Extract: Begin
The Niagara Parks

Commission Preserving, protecting and promoting Niagara

Niagara Falls has long been a popular tourist destination. The spectacular Falls are an iconic symbol of natural beauty. The area itself, however, is a multi-faceted destination of beauty, historic sites and fun-filled attractions.

To that, the Niagara Parks Commission was established in 1885 to support, preserve and promote the lands surrounding the Falls. An agency of the Ontario Ministry of Tourism & Culture, The Niagara Parks Commission owns and operates a variety of attractions along the Niagara River, mandated to look after the property around the Falls and create a presence within the community, as well as for visitors to the Falls. It receives no government funding—revenue is generated through the attractions, gift shops, golf courses, restaurants, and parking lots. This revenue goes directly back into preserving and maintaining the parklands, historic sites and attractions operated by the Commission. Newly appointed Chairperson of the Commission, Fay Booker, spoke with The Canadian Business Journal about the agency, its features and attractions and its future aspirations.

Experience the wonder

The thunderous sound of the Horseshoe Falls tumbling down a 13-storey drop is the quintessential sound of Niagara. There are numerous ways to experience this phenomenon, from a stroll along the river’s edge to a thrilling rendezvous at Journey Behind the Falls. Entering the attraction you descend 150 feet behind the Falls—through bedrock—to tunnels that lead to portals one-third of the way behind the Falls. From there, you can walk to upper and lower observation decks at the very foot of the Falls. You can also take an exhilarating ride in the Whirlpool Aero Car, an antique cable car suspended above the rushing Niagara rapids. An amazing natural whirlpool occurs at the gorge—and you’ll have a front row seat. For a gentler view, stroll along the plaza and simply enjoy the breathtaking view.
Extract: End
■ Work request 1: Update the Niagara Parks text, starting at "Commission Preserving, protecting" and ending at "and fun-filled attractions.", so that "tourist" is replaced with "travel".
The text and the entries that come after it are drawn from unrelated sources.
The input: Begin
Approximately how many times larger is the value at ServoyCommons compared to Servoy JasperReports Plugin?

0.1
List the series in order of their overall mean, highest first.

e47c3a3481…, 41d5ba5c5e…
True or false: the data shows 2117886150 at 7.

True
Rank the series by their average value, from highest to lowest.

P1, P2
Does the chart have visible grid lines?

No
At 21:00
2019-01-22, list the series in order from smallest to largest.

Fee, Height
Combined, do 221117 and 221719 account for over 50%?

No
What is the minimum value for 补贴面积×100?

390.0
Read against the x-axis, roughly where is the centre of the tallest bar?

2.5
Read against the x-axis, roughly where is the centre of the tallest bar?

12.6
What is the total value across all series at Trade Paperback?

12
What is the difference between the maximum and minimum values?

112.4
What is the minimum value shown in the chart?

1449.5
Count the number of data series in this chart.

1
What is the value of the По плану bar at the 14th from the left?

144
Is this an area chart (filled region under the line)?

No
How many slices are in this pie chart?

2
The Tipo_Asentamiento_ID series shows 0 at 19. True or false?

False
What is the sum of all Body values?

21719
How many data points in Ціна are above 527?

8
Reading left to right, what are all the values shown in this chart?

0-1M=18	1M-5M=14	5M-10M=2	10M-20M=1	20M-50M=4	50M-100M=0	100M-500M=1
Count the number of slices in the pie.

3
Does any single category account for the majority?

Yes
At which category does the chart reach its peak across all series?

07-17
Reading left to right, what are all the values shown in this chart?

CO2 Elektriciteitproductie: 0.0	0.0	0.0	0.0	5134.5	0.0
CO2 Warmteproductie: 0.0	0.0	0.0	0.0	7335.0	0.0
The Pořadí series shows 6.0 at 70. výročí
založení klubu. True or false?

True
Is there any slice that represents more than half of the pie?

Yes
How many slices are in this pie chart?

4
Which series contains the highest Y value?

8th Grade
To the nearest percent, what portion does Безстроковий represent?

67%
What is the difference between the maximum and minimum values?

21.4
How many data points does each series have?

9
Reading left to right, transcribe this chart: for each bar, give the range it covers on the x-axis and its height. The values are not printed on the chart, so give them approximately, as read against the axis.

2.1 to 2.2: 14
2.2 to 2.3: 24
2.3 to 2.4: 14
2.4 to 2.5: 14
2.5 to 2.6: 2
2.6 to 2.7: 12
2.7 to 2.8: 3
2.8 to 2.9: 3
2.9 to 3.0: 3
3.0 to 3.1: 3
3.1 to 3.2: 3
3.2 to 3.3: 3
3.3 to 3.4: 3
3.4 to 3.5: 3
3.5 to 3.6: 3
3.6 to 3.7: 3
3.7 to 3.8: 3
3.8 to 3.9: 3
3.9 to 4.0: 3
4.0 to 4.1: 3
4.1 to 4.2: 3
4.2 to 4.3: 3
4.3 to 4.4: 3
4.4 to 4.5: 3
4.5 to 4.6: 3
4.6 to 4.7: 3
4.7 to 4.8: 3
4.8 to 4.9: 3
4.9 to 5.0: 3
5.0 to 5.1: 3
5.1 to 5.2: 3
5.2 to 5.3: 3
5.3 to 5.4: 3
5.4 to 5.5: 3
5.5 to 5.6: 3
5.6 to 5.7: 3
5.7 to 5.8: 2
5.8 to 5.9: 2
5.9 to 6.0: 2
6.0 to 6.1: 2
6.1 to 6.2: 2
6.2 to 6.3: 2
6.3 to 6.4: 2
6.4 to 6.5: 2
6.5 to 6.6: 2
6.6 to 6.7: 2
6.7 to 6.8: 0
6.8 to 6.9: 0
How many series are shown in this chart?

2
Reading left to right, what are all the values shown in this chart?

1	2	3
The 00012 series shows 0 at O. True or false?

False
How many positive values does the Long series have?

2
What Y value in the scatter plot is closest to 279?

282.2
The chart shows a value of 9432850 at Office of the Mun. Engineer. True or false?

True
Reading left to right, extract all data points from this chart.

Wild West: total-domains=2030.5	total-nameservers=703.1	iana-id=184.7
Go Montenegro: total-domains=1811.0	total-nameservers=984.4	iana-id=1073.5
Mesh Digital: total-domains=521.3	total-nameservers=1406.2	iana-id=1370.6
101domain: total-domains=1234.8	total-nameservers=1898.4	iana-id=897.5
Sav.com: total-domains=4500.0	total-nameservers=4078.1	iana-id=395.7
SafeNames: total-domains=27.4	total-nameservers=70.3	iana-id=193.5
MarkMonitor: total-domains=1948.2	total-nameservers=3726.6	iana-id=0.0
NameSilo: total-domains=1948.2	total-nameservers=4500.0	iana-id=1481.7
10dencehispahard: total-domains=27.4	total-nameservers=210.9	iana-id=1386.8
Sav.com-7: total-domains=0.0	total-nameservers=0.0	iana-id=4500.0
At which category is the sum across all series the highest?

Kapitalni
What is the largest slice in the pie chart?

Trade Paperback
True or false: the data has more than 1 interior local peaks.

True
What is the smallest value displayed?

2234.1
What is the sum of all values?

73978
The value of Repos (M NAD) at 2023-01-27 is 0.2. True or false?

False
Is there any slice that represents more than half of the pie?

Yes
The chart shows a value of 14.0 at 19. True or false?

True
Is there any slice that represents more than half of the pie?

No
The input: End
■ Work request 2: Pick out every line of the entries that contains the string "smallest", treating case as significant.

■ Task result 1:
Commission Preserving, protecting and promoting Niagara

Niagara Falls has long been a popular travel destination. The spectacular Falls are an iconic symbol of natural beauty. The area itself, however, is a multi-faceted destination of beauty, historic sites and fun-filled attractions.

■ Task result 2:
2019-01-22, list the series in order from smallest to largest.
What is the smallest value displayed?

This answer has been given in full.